A(past)

「見て見て、あそこら辺が私らの家かな!」

「いやいや、見えないって」

 コイン式の双眼鏡越しに、秋の夕日に彩られた町を見下ろす雫のはしゃぎっぷりをたしなめつつも、大河の気持ちもどことなく浮かれ気分であった。

「あっ、そっかごめんごめん」

 照れくさそうに笑いながら、少女は双眼鏡の横にずれる。

「どうぞ」

「ありがと」

 一つ年上の少女の気遣いに感謝してから、双眼鏡の時間が切れてしまう前にとレンズを覗きこむ。
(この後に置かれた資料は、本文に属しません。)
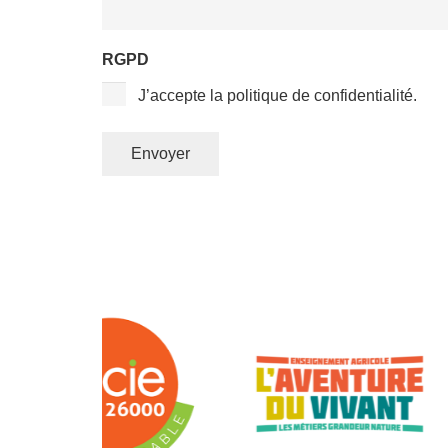
RGPD
J’accepte la politique de confidentialité.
途端に拡大されたのは、小さく見えるそれなりに栄えた町だった。そして、さほど時を置かないまま自らと隣にいる幼なじみの少女が住む少し古びたマンションらしき建物を確認し、頬を弛める。直後にガチャンという音とともに、目の前が真っ暗になった。

 双眼鏡から目を離した大河は、穏やかに微笑む雫に頭を下げる。

「悪い。時間が切れた」

「いいよ。もう、私は充分堪能したし。それに、双眼鏡がなくても、景色は綺麗だしね」

 少女の言葉通り、分厚いガラス越しには景色を見下ろせた。二人がいるタワーの周りにある紅葉した森林地帯に囲まれた動物園、その脇に隣接された遊園地。更には園外にある自然豊かな大学などをみつけられる。屋外ではないため気持ちいい風こそ遮られていたものの、とりわけ木々の並びを目にするのは、ちょっとした紅葉狩りの気分になれた。

「いい日に来たよね」

 特に衒うでもなく発せられたとおぼしき雫の言葉に頷いてから目を細める。

 広いな。単純化された感想は、視界に収まる範囲の遠さゆえに縮小化された景色を見た際の、ただただ率直な感覚だった。同時に、少しだけ心細くもなる。
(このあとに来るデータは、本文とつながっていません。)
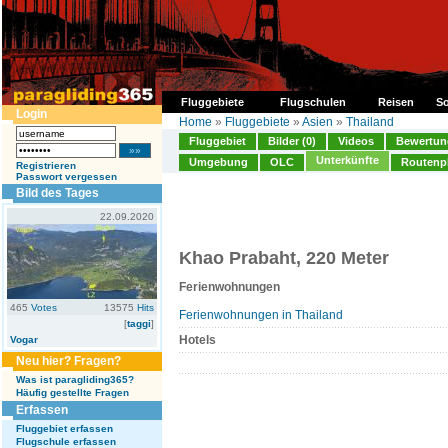
Fluggebiete
Flugschulen
Reisen
So
Login
Home
»
Fluggebiete
»
Asien
»
Thailand
Fluggebiet
Bilder (0)
Videos
Bewertung
Unterkünfte
Umgebung
OLC
Routenp
Registrieren
Passwort vergessen
Bild des Tages
22.09.2020
Khao Prabaht, 220 Meter
Ferienwohnungen
465
Votes
13575
Hits
Ferienwohnungen in Thailand
[
taggi
]
Hotels
Vogar
Neu hier? Fragen?
Was ist paragliding365?
Häufig gestellte Fragen
Erfassen
Fluggebiet erfassen
Flugschule erfassen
 この大きな世界の中にただただぽつんといるのか。急に意識に浮上してきた認識は、大河にとっては少々耐え難いものでもあった。

 ぽん、と肩に温かさ。振り向けば、穏やかに微笑む年上の少女の姿。

「しー姉?」

「なんか、さみしそうだったから」

 違ったかな。小さく首を傾げる雫。すべてお見通しかと溜め息が漏れそうになる。

 傍で支えなければ。どこかドジっぽい年上の少女に対して抱いていた思い上がりにも似た気持ち。そろそろあらためるべきかもしれない、と大河は心の中で呟く。

「もしもーし? やっぱり、違った?」

 少しばかり心配そうに尋ね返してくる少女。大河は答ええずに、軽く抱き寄せる。

「えっと、たーくん」

「嫌だったか?」

「嫌じゃないし……っていうより、好ましいかも」

 軽やかな少女の吐息が耳元を撫ぜる。人がいる。そう思った。

「今日さ。家族同士で会うことになってるじゃん」

「うん。なんか、昨日いきなり、鍋パーティーだとか言い出して。お父さんも急だよね」

 なだらかな雫の言の葉を耳にしつつ、心臓がわずかに高鳴る。

「ちょうどいいし。報告しないか?」

「報告って?」

「俺らのこと」

 息を呑む気配。大河もまた、唾を飲み、唇を引き締めた。沈黙。目線は相も変わらずガラス越しの紅葉を眺めている。やがて、

「いいね」

 色の見えない声音。

「すごくいい」

 今度は明確に喜びの混じった声。ほっと、胸を撫で下ろした大河の体を、少女がより強く抱きしめ返してくる。

「今日は、すごくいい日だね」

「ああ」

 同意を示しながら、やや視線をあげれば、淡い太陽の光が目に入る。寂しくない。そう思った。